Ralph's style of leadership is much more democratic than Jack's. Early on, Ralph uses the conch to bring order to their assembly, and to give everyone a fair chance to talk. He also shows consideration to all of the boys, bigguns and littluns alike. He shows genuine concern over the littlun's well being, worrying about their lack of sleep and general problem with nightmares. As a leader, Ralph actively follows his own rules and expectations; he expects huts to be built, so he works on the huts.

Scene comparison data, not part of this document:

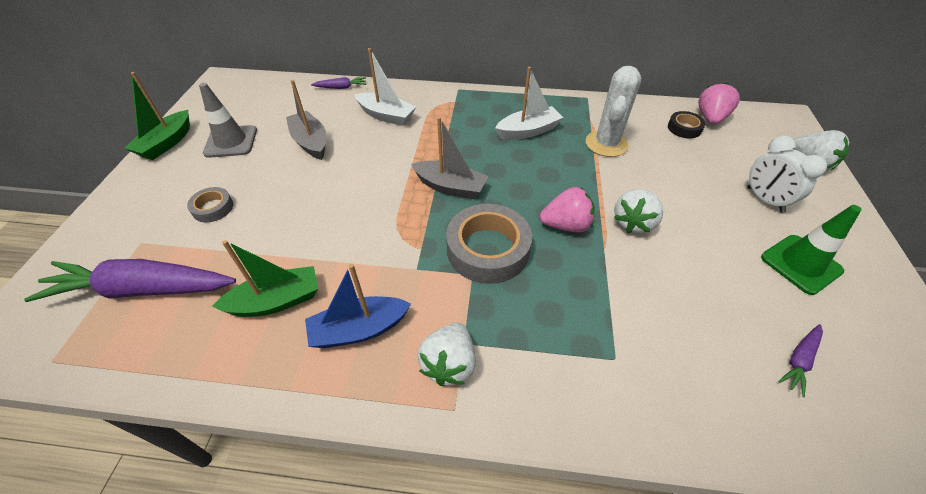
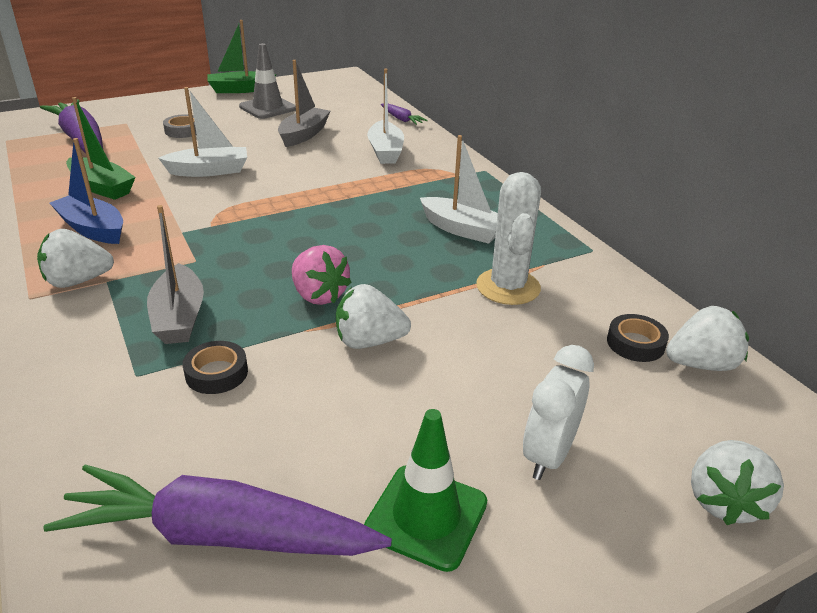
camera: 55 degrees right, 15 degrees down
grey boat [411,117,489,199] -> grey boat moved to [147,205,204,344]
grey tape [446,204,532,284] -> none
white cactus [586,66,641,157] -> white cactus turned 75 degrees counterclockwise [476,172,541,305]
pink strawberry [698,83,740,124] -> white strawberry [666,306,749,371]
purple carrot [778,324,823,397] -> purple carrot [43,464,392,556], size x2.30
none -> white boat [158,87,247,177]
none -> black tape [183,341,248,394]

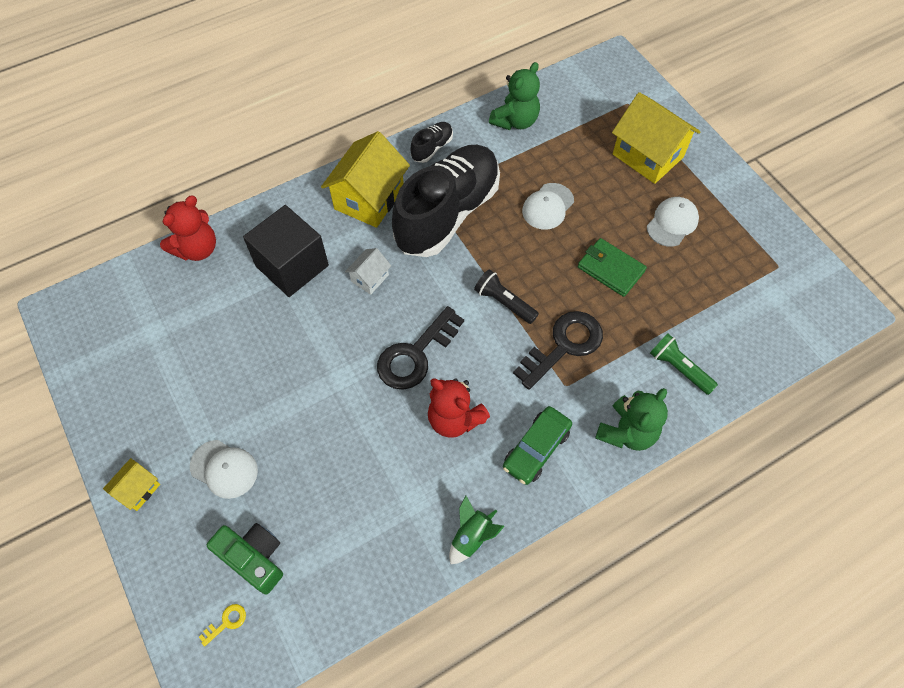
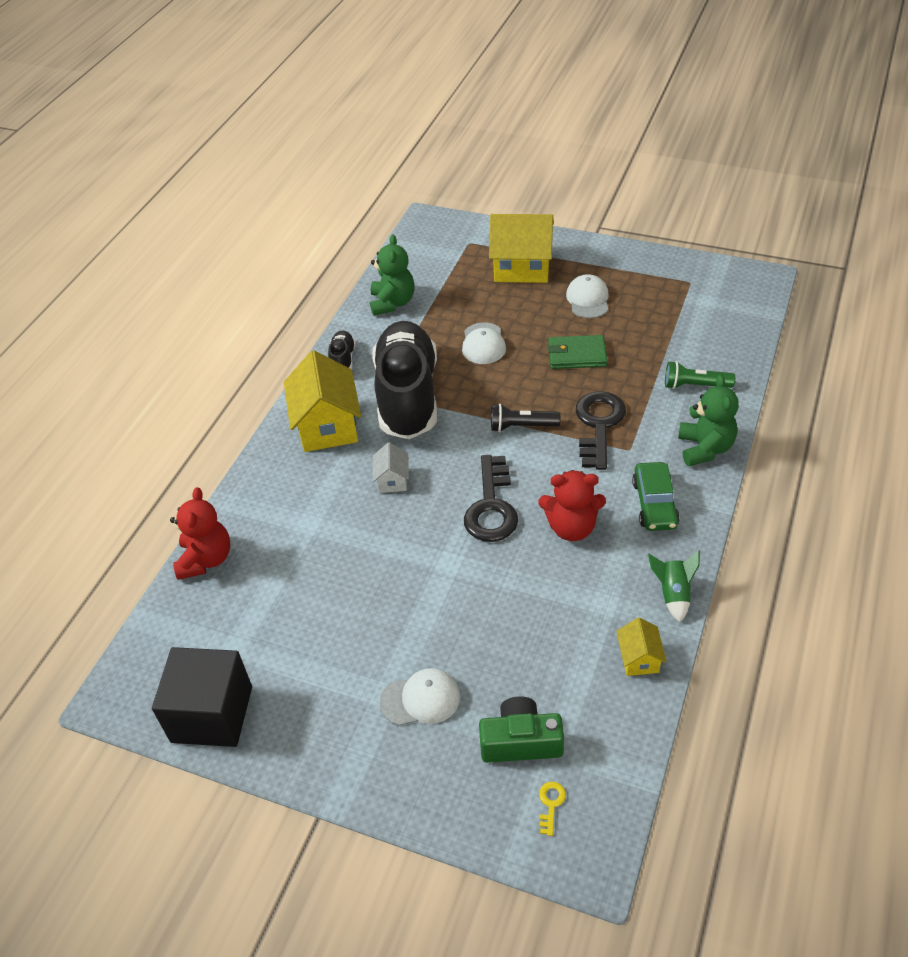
camera: 35 degrees left, 15 degrees down
yellow house [103,458,160,511] -> yellow house moved to [616,617,666,676]
black cube [243,205,329,297] -> black cube moved to [152,647,252,747]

Jack, on the other hand, uses his superiority as a hunter to assert himself as a leader. Although Jack is keen to have rules at the beginning of the novel, he does not follow through or keep them. He uses his position as hunter to exclude himself from some of the more menial tasks like keeping watch over the fire or building shelters. In tribal meetings, he frequently downplayed or discounted the ideas of other boys, especially the littluns, viewing them as little more than babies. He favors the hunt over all things, which ultimately leads to conflict between Jack and Ralph when the signal fire goes out.
The main difference between Jack and Ralph's leadership stems from the boys' motivation. Ralph wants to be a true leader and execute the job to his best ability, doing what is best for all the boys. Jack is merely power hungry, and seeks to be chief merely to gain adulation. Jack's attitude toward the rules reveals him to be self-centered, concerned with his own desires.